General Characteristics and Taxonomy

The organisms discussed in this chapter are small, gram-negative, non-motile, oxidase-positive bacilli that ferment glucose. The majority of the organisms discussed in this chapter will not grow on MacConkey agar. Their individual morphologic and physiologic features are presented later in this chapter in the discussion of laboratory diagnosis.

Taxonomy of Pasteurella spp. and similar organisms has significantly changed since the early 2000s and may be subject to additional revision. Genera now classified into the Pasteurellaceae family include Actinobacillus, Aggregatibacter (aggregation of the former Actinobacillus actinomycetemcomitans, Haemophilus aphrophilus, H. paraphrophilus, and H. segnis), Haemophilus, and Pasteurella.

Epidemiology, Spectrum of Disease, and Antimicrobial Therapy

Most of the organisms presented in this chapter constitute portions of both domestic and wild animal flora and are transmitted to humans during close animal contact, including bites. For most of these species, virulence factors are not recognized. As a result, the organisms may be considered opportunistic pathogens that require mechanical disruption of host anatomic barriers (i.e., bite-induced wounds; Table 30-1). Of the organisms listed in Table 30-2, P. multocida subsp. multocida is most commonly encountered in clinical specimens. Reported virulence factors for this subspecies include lipopolysaccharide, cytotoxin, six serotypes of the antiphagocytic capsule, surface adhesins, and iron-acquisition proteins. Other manifestations of infection by P. multocida subsp. multocida can include respiratory disease and systemic disease such as endocarditis and septicemia. Liver cirrhosis is viewed as a risk factor for systemic disease. Other Pasteurella spp. can be agents of systemic infection (P. pneumotropica) and genital tract-associated disease (P. bettyae).

An unusual feature of the organisms considered in this chapter is that most are susceptible to penicillin. Although most other clinically relevant Gram-negative bacilli are intrinsically resistant to penicillin, it is the drug of choice for infections involving P. multocida and several other species listed in Table 30-3. The general therapeutic effectiveness of penicillin and the lack of resistance to this agent among Pasteurella spp. suggest that in vitro susceptibility testing is typically not indicated. This is especially true with isolates emanating from bite wounds. Moreover, bite wounds can be complicated by polymicrobial infection. In this case, the empiric therapy directed toward multiple agents is generally also effective against Pasteurella spp. As a result, antimicrobial susceptibility testing for Pasteurella spp. may have greater utility for isolates recovered from sterile sources (blood, deep tissue) and from respiratory specimens obtained from immunocompromised patients.

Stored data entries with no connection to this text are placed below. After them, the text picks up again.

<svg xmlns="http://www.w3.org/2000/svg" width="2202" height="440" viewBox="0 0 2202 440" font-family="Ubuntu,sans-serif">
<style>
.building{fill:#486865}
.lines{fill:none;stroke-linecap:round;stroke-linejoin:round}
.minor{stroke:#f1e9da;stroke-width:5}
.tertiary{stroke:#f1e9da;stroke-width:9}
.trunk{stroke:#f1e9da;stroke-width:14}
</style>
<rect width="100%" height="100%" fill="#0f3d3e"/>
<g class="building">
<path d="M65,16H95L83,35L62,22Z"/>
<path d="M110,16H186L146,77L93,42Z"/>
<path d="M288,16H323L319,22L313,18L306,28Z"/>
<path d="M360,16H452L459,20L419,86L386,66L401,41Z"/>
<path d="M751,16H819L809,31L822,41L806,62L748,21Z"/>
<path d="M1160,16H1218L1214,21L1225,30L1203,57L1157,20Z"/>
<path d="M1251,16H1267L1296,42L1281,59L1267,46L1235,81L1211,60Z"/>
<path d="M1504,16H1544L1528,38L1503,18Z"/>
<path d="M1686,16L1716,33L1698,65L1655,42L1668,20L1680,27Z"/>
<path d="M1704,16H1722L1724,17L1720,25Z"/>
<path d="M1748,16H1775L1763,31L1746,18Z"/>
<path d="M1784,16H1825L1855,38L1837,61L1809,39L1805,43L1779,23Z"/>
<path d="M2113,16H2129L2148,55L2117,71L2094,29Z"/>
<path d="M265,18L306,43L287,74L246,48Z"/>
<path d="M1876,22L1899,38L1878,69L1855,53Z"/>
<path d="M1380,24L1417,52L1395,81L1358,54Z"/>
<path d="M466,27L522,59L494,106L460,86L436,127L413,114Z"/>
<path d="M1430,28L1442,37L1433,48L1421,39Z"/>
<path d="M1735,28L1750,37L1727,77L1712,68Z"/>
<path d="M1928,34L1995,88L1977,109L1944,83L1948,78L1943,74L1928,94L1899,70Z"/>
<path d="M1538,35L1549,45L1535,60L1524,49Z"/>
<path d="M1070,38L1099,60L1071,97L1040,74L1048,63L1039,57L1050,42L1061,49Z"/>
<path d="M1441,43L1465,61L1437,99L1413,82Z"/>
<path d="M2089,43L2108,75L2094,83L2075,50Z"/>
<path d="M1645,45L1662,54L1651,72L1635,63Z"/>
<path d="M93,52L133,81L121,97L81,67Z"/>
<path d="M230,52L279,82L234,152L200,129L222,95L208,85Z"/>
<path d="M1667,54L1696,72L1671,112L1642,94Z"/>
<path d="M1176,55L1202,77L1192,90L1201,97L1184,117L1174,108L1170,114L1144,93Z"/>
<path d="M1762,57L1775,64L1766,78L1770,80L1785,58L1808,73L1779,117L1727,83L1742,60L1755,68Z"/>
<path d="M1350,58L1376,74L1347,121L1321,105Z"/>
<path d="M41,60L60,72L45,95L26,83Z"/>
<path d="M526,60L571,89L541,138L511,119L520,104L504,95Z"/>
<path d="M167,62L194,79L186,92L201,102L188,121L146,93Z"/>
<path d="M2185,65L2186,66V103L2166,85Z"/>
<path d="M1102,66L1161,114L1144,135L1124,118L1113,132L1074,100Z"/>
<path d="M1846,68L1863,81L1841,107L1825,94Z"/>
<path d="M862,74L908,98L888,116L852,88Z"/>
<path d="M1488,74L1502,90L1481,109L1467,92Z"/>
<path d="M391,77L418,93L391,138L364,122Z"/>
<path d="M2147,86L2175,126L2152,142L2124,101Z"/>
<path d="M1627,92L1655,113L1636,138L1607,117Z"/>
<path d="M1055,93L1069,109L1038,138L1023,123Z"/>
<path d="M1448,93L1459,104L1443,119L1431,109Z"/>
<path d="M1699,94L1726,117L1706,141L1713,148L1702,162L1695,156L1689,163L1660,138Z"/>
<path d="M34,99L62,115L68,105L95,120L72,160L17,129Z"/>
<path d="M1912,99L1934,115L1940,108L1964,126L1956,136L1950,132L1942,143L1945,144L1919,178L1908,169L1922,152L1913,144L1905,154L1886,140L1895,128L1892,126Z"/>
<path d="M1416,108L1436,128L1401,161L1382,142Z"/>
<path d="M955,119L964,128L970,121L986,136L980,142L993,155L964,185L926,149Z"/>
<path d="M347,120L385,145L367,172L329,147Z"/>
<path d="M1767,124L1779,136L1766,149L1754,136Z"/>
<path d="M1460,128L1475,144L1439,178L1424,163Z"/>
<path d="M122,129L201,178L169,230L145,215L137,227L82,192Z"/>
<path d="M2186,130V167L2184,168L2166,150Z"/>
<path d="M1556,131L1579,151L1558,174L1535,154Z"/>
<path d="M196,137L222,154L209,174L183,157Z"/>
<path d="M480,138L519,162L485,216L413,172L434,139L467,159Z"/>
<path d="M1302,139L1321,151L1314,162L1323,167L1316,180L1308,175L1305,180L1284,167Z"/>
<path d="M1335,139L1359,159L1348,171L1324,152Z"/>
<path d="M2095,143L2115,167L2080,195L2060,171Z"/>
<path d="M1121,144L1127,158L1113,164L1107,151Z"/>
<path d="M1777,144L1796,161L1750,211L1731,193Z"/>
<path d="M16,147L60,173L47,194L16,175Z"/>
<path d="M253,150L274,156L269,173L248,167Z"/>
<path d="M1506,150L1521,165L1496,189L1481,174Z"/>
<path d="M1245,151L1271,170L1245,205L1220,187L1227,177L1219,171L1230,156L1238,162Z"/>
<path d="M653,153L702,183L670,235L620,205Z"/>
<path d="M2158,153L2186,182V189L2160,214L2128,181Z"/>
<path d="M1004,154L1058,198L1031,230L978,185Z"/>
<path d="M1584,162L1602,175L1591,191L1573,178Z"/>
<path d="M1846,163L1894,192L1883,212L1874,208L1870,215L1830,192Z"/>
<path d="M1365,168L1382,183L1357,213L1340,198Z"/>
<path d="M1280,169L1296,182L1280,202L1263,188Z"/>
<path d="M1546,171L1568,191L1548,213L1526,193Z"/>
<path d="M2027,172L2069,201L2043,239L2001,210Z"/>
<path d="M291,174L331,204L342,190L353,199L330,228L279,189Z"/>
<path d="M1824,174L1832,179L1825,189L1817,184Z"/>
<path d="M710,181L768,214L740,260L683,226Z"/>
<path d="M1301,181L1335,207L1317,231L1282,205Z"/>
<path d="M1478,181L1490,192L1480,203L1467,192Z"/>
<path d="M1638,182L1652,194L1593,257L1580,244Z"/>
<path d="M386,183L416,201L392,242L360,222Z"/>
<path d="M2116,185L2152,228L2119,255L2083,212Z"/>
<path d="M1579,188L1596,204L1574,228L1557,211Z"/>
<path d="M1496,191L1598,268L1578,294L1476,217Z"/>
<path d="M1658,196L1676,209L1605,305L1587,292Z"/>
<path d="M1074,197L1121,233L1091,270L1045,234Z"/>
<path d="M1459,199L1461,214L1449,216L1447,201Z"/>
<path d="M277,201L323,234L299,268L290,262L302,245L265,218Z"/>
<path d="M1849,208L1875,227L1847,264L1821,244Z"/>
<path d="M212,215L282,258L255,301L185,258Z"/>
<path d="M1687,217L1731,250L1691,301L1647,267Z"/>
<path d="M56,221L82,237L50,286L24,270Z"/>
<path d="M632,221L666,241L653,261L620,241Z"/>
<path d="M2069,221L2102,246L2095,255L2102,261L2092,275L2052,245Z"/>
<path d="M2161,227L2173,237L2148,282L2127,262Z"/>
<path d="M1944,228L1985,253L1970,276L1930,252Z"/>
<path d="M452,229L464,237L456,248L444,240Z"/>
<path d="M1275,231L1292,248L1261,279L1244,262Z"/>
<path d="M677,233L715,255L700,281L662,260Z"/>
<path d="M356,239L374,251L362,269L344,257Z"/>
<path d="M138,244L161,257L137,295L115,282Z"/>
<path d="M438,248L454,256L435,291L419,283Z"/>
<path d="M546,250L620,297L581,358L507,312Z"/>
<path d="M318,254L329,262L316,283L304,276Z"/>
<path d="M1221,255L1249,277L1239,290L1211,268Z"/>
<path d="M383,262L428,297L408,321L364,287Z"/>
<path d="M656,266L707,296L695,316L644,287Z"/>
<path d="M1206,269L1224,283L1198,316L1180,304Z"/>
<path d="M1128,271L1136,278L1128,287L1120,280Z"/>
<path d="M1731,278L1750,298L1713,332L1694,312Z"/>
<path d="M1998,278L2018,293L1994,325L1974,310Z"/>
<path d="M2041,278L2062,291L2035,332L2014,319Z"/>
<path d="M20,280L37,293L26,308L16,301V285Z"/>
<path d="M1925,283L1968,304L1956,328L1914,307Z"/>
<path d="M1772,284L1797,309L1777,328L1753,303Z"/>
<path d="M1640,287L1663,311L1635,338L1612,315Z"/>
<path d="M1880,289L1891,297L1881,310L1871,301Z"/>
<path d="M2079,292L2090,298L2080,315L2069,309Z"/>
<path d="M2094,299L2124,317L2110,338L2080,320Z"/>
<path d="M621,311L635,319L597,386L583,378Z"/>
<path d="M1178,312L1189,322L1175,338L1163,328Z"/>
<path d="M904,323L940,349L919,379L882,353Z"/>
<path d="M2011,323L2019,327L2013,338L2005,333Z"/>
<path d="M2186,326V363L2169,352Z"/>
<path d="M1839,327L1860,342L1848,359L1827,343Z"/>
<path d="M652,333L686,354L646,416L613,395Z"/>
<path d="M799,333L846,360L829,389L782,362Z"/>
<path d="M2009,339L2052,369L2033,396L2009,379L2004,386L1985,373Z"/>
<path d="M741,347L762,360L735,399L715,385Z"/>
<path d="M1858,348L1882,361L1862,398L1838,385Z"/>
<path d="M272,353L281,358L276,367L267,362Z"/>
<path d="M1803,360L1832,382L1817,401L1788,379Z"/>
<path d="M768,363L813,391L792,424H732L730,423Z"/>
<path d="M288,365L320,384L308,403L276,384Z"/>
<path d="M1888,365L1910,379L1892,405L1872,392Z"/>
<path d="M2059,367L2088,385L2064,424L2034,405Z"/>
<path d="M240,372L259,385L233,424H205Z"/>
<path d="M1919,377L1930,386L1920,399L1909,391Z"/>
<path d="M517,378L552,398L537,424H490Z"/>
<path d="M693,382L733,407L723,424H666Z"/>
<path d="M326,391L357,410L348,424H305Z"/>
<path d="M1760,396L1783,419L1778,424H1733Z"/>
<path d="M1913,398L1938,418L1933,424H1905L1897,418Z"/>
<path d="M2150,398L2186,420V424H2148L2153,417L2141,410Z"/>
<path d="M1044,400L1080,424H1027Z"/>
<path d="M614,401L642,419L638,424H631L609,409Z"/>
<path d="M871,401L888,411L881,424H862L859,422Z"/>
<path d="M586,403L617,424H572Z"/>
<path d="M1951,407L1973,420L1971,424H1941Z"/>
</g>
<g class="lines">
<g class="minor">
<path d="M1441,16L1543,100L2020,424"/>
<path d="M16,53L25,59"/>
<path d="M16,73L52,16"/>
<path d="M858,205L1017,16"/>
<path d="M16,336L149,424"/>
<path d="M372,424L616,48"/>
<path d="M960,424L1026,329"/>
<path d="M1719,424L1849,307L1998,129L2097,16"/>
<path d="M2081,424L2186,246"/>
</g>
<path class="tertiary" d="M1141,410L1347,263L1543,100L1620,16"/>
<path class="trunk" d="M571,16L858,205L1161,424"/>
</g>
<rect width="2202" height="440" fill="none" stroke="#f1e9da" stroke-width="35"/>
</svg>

Clinical and Laboratory Standards Institute (CLSI) document M45-A2, published in 2010, provides guidelines for broth microdilution (cation-adjusted Mueller Hinton broth medium supplemented with 2.5% to 5% lysed horse blood) and disk diffusion (Mueller Hinton agar medium supplemented with 5% sheep blood) susceptibility testing of Pasteurella spp. Both formats are incubated in 35° C ambient air. Interpretation of disk diffusion and broth microdilution formats occurs at 16 to 18 hours and 18 to 24 hours of incubation, respectively. Antimicrobial agents to consider for testing include penicillin, ampicillin, amoxicillin, amoxicillin-clavulanate, ceftriaxone, moxifloxacin, levofloxacin, tetracycline, doxycycline, erythromycin, azithromycin, chloramphenicol, and trimethoprim-sulfamethoxazole. Of these agents, breakpoints for categorical interpretation of resistance or intermediate susceptibility have only been established for erythromycin.

No special considerations are required for specimen collection and transport of the organisms discussed in this chapter. Refer to Table 5-1 for general information on specimen collection and transport.